Key Laboratory of Image and Graphics Intelligent Processing of State Ethnic Affairs Commission, North Minzu University, Yinchuan, 750021, China.
Sci Rep. 2024 Dec 28;14(1):30719. doi: 10.1038/s41598-024-79786-1.
Multi-modal medical images are important in tumor lesion detection. However, the existing detection models only use single-modal to detect lesions, a multi-modal semantic correlation is not enough to consider and lacks ability to express the shape, size, and contrast degree features of lesions. A Cross Modal YOLOv5 model (CMYOLOv5) is proposed. Firstly, there are two networks, auxiliary network is consisted by dual-branch structure to extract semantic information from PET and CT, backbone network is consisted by YOLOv5 to extract semantic information from PET/CT. Secondly, Cross-modal Features Fusion (CFF) is designed in auxiliary network to fuse PET functional information and CT anatomical information. Self-Adaptive Attention Fusion (AAF) is designed in backbone network to fuse and enhance three-modal complementary information. Thirdly, Self-Adaptive Transformer (SAT) is designed in feature enhance neck. Using Transformer with deformable attention mechanism to focus on lung tumor region. Using MLP with channel attention mechanism to enhance features representation ability of lung tumor region. Finally, Reparameter Residual Block (RRB) and Reparameter Convolution operation (RC) are designed to fully learn richer PET, CT and PET/CT feature. Comparative experiments are conducted on clinical lung tumor PET/CT multi-modality dataset, the effectiveness of CMYOLOv5 is verified by Precision, Recall, mAP, F1, FPS, and training time, experimental results are 97.16%, 96.41%, 97.18%, 96.78%, 96.37 and 3912 s. CMYOLOv5 has high precision in the detection of irregular lung tumors, which is superior to the existing advanced methods.

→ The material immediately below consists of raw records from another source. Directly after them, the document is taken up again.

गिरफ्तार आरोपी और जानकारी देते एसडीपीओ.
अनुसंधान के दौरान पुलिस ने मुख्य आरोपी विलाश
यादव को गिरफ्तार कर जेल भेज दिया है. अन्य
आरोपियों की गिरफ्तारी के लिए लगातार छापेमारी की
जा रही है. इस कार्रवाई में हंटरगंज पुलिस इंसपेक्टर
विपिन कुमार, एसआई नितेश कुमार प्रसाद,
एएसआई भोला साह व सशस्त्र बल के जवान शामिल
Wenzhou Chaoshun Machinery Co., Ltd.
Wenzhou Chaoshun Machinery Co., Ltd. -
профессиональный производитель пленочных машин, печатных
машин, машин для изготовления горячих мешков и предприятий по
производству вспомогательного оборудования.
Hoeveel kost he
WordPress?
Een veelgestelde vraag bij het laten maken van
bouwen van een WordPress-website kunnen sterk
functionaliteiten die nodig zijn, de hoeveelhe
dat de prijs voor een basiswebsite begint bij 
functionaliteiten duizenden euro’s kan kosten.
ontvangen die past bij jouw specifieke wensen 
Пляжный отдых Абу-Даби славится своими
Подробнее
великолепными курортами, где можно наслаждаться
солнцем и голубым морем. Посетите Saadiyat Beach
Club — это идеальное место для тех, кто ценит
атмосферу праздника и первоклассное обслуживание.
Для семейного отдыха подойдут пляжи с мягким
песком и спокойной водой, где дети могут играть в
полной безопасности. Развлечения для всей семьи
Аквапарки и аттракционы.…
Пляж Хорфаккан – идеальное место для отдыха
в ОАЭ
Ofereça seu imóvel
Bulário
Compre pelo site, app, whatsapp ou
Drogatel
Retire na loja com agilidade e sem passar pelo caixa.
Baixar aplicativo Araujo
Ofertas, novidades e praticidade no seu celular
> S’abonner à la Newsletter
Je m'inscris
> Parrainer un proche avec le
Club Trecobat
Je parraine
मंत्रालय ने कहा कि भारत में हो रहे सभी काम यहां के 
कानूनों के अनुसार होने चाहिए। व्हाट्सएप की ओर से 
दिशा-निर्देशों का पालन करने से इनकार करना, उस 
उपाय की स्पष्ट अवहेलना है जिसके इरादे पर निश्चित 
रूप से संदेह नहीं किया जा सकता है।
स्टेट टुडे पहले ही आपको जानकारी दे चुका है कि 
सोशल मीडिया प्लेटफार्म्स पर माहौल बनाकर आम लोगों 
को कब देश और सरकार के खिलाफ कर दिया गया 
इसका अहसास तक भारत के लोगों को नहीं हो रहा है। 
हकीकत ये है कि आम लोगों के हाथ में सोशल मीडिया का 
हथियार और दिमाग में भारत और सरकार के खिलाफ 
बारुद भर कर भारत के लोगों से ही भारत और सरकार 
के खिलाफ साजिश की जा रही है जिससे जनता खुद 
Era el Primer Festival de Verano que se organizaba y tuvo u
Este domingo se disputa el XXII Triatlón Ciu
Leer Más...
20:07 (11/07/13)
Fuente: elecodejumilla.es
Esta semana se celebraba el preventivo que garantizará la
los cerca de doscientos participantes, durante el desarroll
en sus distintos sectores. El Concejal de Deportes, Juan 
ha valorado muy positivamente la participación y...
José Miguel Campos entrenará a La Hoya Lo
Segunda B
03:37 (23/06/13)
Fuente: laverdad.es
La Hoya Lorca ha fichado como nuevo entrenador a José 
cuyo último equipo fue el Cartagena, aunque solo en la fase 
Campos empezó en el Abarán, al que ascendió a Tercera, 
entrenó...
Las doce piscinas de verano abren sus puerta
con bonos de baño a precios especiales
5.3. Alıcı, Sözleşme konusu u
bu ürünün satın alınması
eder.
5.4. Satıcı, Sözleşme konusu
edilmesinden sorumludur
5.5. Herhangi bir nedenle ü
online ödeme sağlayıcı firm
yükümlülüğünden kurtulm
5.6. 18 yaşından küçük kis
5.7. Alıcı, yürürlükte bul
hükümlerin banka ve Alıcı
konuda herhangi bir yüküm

多模态医学图像在肿瘤病变检测中具有重要意义。然而,现有的检测模型仅使用单模态来检测病变,对多模态语义相关性的考虑不足,并且缺乏表达病变形状、大小和对比度特征的能力。为此提出了一种跨模态YOLOv5模型(CMYOLOv5)。首先,该模型有两个网络,辅助网络由双分支结构组成,用于从PET和CT中提取语义信息,主干网络由YOLOv5组成,用于从PET/CT中提取语义信息。其次,在辅助网络中设计了跨模态特征融合(CFF),以融合PET功能信息和CT解剖信息。在主干网络中设计了自适应注意力融合(AAF),以融合和增强三模态互补信息。第三,在特征增强颈部设计了自适应Transformer(SAT)。使用具有可变形注意力机制的Transformer聚焦于肺肿瘤区域。使用具有通道注意力机制的MLP增强肺肿瘤区域的特征表示能力。最后,设计了重参数化残差块(RRB)和重参数化卷积操作(RC),以充分学习更丰富的PET、CT和PET/CT特征。在临床肺肿瘤PET/CT多模态数据集上进行了对比实验,通过精度、召回率、平均精度均值(mAP)、F1值、每秒帧数(FPS)和训练时间验证了CMYOLOv5的有效性,实验结果分别为97.16%、96.41%、97.18%、96.78%、96.37和3912秒。CMYOLOv5在不规则肺肿瘤检测中具有较高的精度,优于现有的先进方法。